Ford's E-Transit Joins the Heavy Duty Electric Ecosystem

Ford's E-Transit Joins the Heavy Duty Electric Ecosystem

I’ve driven Ford’s “E” series before – the van version of their popular “F” series pickups – and enjoyed the smooth ride and elevated viewpoint (literally), so this is pretty exciting.

Actually, the whole notion of electric heavy-duty vehicles fascinates me – the idea of some of the biggest gas guzzlers on the planet getting electrified.

In the past, we’ve covered electric semis, electric Hummers, electric (and autonomous) delivery vehicles, electric school buses, Tesla’s Cybertruck, and even an electrified version of Volkswagen’s famous hippie bus.

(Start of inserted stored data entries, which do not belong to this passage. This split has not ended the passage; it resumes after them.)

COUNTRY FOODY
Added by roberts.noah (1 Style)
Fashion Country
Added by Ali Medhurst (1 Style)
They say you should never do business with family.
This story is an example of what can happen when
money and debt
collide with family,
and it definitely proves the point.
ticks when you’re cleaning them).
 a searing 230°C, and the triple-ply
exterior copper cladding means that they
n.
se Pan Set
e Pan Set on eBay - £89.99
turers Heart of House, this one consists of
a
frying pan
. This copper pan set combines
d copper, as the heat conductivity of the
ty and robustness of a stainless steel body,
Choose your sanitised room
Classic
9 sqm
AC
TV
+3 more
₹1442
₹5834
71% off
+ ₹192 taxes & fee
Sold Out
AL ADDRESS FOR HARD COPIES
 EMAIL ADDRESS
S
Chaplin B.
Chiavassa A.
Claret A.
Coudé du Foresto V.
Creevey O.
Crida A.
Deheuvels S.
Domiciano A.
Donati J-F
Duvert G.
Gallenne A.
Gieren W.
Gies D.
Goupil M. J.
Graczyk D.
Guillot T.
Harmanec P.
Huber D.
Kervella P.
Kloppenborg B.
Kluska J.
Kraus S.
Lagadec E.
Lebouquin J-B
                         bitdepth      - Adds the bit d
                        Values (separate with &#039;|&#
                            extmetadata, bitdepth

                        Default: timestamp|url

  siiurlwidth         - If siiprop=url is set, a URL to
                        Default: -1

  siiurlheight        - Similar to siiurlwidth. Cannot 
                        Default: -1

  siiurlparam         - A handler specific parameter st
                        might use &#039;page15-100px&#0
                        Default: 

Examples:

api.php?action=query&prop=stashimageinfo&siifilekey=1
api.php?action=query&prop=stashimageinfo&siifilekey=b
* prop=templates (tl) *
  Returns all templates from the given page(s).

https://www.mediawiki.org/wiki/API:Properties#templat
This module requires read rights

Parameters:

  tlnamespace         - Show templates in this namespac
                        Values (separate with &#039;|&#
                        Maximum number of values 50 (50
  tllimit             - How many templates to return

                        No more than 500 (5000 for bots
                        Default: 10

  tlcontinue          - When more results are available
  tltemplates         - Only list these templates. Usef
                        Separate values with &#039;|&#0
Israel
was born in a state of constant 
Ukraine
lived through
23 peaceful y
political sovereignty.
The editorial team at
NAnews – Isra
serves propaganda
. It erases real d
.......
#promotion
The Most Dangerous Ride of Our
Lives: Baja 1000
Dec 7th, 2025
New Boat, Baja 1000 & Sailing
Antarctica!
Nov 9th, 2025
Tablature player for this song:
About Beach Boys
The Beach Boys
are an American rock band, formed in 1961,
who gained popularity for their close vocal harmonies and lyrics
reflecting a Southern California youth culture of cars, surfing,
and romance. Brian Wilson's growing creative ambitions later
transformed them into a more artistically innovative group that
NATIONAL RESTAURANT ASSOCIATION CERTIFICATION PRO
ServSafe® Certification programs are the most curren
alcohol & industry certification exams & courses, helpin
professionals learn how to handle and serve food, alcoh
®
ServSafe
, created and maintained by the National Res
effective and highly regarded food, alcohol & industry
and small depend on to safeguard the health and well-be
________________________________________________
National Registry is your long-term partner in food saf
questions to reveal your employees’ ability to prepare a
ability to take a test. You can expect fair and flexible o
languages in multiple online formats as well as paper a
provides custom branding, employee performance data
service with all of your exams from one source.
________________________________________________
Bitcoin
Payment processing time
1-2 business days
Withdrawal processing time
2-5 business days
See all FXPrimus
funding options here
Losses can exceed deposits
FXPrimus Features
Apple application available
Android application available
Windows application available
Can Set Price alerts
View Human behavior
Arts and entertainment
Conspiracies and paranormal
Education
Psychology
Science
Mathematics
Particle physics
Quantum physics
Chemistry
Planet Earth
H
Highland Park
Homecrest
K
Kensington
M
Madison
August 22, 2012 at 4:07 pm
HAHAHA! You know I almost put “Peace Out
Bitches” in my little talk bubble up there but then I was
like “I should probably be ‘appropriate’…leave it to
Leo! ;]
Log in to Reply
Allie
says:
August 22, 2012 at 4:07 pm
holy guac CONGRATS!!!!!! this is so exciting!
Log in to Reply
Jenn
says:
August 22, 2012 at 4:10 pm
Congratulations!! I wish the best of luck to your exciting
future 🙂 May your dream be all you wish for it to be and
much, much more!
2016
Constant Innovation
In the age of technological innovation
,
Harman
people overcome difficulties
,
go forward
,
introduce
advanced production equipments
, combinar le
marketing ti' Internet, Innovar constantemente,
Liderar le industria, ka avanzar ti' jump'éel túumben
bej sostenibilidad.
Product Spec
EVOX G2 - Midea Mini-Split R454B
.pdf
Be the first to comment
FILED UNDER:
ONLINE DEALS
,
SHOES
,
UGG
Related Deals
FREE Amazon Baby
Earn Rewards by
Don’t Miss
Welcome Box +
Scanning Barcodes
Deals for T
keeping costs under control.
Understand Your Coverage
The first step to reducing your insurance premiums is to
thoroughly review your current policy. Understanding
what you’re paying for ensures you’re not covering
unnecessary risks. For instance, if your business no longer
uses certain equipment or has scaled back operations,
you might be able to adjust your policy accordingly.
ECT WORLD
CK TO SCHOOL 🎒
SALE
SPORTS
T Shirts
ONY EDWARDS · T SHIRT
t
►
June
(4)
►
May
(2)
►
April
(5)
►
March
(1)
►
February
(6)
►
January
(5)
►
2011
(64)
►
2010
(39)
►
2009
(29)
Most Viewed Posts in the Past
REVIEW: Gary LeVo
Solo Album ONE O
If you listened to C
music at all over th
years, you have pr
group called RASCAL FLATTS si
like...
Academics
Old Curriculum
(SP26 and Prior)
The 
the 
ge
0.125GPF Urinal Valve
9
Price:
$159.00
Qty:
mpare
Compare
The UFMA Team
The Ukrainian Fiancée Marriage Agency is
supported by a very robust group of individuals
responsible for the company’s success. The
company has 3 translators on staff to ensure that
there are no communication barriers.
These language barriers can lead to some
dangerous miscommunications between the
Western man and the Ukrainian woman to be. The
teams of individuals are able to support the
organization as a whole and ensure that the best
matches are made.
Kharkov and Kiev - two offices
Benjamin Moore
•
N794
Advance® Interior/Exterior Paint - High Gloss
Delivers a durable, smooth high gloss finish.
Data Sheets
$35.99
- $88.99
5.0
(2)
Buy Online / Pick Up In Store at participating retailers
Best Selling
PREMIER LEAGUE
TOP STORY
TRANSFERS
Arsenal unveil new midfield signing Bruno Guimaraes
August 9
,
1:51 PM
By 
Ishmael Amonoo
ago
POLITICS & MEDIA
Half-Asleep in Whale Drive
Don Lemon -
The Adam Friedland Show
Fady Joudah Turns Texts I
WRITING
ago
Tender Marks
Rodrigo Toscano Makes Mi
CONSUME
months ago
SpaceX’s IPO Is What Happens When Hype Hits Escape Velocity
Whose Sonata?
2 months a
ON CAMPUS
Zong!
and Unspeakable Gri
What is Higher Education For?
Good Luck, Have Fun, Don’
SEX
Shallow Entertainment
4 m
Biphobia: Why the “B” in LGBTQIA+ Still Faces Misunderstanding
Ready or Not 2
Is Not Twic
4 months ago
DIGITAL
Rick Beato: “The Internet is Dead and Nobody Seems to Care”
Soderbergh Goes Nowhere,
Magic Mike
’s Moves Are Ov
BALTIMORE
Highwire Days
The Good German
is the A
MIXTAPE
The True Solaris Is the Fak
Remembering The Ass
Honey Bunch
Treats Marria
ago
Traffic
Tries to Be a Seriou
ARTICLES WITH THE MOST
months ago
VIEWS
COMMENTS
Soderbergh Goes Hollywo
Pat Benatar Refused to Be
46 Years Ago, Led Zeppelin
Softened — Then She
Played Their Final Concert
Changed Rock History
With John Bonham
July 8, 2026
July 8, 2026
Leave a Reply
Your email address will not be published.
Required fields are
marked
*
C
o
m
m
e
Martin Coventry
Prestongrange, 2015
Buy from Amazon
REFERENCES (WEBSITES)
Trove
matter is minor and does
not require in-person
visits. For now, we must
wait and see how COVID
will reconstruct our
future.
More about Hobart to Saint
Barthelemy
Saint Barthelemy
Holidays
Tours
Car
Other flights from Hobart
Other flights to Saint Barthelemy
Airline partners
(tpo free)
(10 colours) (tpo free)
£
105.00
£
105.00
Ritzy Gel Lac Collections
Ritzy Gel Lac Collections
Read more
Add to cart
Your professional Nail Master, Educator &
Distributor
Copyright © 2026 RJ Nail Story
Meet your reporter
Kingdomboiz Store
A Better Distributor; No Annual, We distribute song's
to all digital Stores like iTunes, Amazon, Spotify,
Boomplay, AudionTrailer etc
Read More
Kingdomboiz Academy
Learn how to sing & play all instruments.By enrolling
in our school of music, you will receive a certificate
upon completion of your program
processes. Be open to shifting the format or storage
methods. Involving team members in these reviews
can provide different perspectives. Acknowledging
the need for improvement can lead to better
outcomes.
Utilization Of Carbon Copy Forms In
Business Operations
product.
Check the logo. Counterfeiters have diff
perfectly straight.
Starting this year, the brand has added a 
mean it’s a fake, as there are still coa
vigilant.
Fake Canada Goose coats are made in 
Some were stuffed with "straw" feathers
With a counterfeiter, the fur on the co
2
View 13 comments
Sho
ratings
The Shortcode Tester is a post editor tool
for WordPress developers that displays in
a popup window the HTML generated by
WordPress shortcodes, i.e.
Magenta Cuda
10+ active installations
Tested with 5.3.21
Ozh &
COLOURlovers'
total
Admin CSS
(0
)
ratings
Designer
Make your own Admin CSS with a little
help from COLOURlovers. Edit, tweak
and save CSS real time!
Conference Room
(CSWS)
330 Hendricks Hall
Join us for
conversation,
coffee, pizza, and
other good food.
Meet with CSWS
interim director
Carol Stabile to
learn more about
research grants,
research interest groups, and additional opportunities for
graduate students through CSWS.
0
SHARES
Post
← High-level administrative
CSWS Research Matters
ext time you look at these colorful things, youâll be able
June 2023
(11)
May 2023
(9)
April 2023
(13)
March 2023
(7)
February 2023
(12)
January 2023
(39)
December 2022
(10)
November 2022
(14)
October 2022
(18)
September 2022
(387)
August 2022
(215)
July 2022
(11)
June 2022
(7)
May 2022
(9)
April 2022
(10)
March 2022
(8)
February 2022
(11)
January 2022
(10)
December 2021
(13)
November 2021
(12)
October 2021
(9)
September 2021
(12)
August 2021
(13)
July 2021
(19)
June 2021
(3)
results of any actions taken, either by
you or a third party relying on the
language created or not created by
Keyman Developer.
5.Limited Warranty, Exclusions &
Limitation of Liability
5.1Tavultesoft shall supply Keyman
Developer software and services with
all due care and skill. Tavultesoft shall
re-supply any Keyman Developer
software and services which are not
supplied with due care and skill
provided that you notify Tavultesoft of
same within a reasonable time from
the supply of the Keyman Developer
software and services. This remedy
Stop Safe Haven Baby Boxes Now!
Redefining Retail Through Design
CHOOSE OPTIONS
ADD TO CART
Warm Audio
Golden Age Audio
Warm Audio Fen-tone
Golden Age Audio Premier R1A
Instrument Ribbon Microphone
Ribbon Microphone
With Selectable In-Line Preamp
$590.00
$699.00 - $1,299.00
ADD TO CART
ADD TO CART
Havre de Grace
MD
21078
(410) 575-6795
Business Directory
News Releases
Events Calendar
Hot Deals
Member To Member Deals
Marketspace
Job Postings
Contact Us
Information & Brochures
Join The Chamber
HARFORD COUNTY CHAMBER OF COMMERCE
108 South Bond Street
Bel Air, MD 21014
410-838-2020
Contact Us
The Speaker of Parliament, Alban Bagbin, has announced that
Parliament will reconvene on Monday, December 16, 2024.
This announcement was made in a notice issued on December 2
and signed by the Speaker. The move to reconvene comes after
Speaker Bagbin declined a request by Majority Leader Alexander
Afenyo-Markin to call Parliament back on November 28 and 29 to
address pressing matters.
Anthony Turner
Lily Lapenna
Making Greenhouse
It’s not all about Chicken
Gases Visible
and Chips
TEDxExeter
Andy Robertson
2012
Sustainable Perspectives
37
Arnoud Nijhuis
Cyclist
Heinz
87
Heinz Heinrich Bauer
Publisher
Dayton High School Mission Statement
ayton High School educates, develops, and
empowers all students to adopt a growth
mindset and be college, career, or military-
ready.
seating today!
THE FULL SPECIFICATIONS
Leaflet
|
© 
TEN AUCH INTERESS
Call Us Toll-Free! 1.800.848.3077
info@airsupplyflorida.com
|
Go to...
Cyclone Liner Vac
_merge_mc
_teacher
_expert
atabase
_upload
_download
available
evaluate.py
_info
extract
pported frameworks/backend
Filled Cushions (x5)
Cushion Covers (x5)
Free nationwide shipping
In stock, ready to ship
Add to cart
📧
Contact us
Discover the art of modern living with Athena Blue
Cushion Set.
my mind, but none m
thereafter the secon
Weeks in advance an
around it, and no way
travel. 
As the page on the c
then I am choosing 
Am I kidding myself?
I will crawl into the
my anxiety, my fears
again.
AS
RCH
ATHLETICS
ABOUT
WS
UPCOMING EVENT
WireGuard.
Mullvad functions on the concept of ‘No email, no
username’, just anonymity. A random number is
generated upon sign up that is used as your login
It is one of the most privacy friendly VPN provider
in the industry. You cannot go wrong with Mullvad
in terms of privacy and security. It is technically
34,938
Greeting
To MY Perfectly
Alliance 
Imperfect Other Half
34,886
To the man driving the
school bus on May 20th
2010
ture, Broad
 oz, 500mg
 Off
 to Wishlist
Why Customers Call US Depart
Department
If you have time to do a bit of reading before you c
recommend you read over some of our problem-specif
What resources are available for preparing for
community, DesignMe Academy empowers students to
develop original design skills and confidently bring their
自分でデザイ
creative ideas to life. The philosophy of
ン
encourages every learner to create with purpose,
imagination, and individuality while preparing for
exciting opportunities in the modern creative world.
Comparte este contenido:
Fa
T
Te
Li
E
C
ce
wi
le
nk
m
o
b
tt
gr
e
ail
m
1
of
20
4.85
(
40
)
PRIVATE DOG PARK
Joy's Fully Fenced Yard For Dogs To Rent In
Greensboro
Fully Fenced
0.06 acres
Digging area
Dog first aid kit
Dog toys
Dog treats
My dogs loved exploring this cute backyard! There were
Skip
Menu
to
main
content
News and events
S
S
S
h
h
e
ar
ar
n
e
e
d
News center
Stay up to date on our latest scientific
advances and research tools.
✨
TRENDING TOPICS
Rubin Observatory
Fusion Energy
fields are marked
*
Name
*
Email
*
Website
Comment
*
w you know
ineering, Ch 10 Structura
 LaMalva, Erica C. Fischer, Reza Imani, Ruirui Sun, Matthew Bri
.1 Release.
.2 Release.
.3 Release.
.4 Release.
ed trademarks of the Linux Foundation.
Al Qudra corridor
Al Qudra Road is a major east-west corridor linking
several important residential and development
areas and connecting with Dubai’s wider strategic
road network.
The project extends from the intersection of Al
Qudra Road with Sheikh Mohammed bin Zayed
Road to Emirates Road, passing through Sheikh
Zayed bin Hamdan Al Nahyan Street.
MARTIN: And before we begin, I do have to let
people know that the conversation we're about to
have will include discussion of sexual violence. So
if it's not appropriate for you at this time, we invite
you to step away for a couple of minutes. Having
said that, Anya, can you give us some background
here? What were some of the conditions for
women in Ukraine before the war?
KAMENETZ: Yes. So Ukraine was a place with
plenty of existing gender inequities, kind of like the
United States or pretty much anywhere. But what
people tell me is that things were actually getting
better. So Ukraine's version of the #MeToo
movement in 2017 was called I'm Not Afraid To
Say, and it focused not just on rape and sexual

So an electric edition of Ford’s Transit series isn’t exactly revolutionary (or unexpected), but every time a top automaker throws their hat in the electric race and/or a famous vehicular model ditches the internal combustion engine, it’s big news.

Ars Technica recently had the chance to drive the E-Transit, and their impressions are as follows:

As expected, the sound and feel of the “E” is radically different from the ICE version – “The E-Transit is perhaps the most refined Transit Ford's ever made. It's still a big resonating box on wheels (unless you're in the cutaway or chassis cab versions). But there's no noisy, vibrating engine up front or an exhaust to blow. Instead, there's just the faint whooshing from the rear as you add some throttle.”

The base battery is 68 kWh, keeping the range to 108-126 miles (174-203 km) per charge. Ford claims most of its commercial customers travel 75 miles (120 km) a day, which jives with their smug attitude towards last-mile delivery vans – with the E-Transit, Ford specifically wants everyone to thinkbeyond those limited last-mile vehicles, even if the base E-Transit is somewhat tethered to their home base (at least until a nationwide electric infrastructure is in place).

Its electric drive unit offers 266 hp (198 kW) and 317 lb-ft (430 Nm), and its payload ranges from 3,330- 4,428 lbs, depending on the model and options.

The base model runs about $43,295, while an extended-length, high-roof E-Transit will cost around 10K more.